GBP/USD will of course continue to be strongly effected by volatility as a result of the UK Referendum but I also believe the US Dollar will remain strong as markets expect a rate hike ‘sometime in the future’ whoever is in the White House on the 9th November. The overall position will remain even if the date changes. A Clinton victory should see a December hike, a Trump victory might see a February 2017 hike – for example.

Businesses are naturally concerned about change and the markets will need to plan for all scenarios. The most uncertain scenario seems to be a Trump government which poses more questions because of the lack of experience and un-costed economic plans. I think this uncertainty will either weaken the US dollar or hold back the US dollar strength we would see from a Clinton Presidency as it makes any Interest rate hikes even less likely as mentioned previously.

As we approach the election any big signs of Trump leading polls could shape Dollar exchange rates. Since it is a global currency and used as a safe haven by investors we could see the Dollar rising if Trump came into power because investors would be fearful about the impact on the US and global economy.

Overall a Trump Presidency I feel makes a US interest rate rise a little less likely and is the big risk factor for exchange rates.
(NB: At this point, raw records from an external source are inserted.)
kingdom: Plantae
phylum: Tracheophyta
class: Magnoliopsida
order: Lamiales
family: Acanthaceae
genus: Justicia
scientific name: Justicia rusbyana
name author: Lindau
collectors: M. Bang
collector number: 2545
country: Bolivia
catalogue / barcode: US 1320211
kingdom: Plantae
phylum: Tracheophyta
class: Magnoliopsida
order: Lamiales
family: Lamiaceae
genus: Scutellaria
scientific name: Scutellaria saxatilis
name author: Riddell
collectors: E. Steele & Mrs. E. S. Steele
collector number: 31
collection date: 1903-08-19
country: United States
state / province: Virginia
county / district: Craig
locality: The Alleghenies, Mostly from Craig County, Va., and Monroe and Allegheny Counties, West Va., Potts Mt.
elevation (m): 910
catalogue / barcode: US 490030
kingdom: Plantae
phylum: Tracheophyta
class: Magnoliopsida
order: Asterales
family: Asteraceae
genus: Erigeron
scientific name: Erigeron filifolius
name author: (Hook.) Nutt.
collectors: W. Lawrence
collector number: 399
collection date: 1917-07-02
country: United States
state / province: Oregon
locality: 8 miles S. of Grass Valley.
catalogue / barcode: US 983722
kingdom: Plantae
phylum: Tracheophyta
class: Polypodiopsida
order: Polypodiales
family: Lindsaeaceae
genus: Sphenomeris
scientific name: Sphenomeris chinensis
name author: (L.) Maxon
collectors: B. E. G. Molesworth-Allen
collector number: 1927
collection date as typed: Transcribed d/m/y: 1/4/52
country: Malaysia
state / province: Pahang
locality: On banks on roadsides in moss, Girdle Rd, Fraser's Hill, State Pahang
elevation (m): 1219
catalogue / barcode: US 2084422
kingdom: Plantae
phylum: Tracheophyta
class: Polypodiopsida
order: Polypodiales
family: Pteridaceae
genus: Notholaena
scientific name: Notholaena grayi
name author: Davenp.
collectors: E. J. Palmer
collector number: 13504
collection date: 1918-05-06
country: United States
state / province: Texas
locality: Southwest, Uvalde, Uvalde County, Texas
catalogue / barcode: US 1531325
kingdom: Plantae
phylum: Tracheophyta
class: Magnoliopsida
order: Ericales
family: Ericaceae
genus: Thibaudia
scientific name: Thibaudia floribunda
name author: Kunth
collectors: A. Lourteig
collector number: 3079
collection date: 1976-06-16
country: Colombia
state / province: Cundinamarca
Markets have so far priced in a Clinton Presidency so if Trump swings it expect volatility on the US Dollar. If Clinton wins the US Dollar should rise as investors attention turns to a very likely Christmas present from the Fed to global markets. That of the ever elusive and ever so important Interest rate hike.

Just expecting events to go your way is not enough on exchange rates, just look at the Brexit, this was unexpected and has played havoc with many client’s plans on the Pound, If you need to buy or sell the US Dollar the next couple of weeks are key to maximising your exchange. Exchange rates change every second and if you want the best deals it pays to be prepared.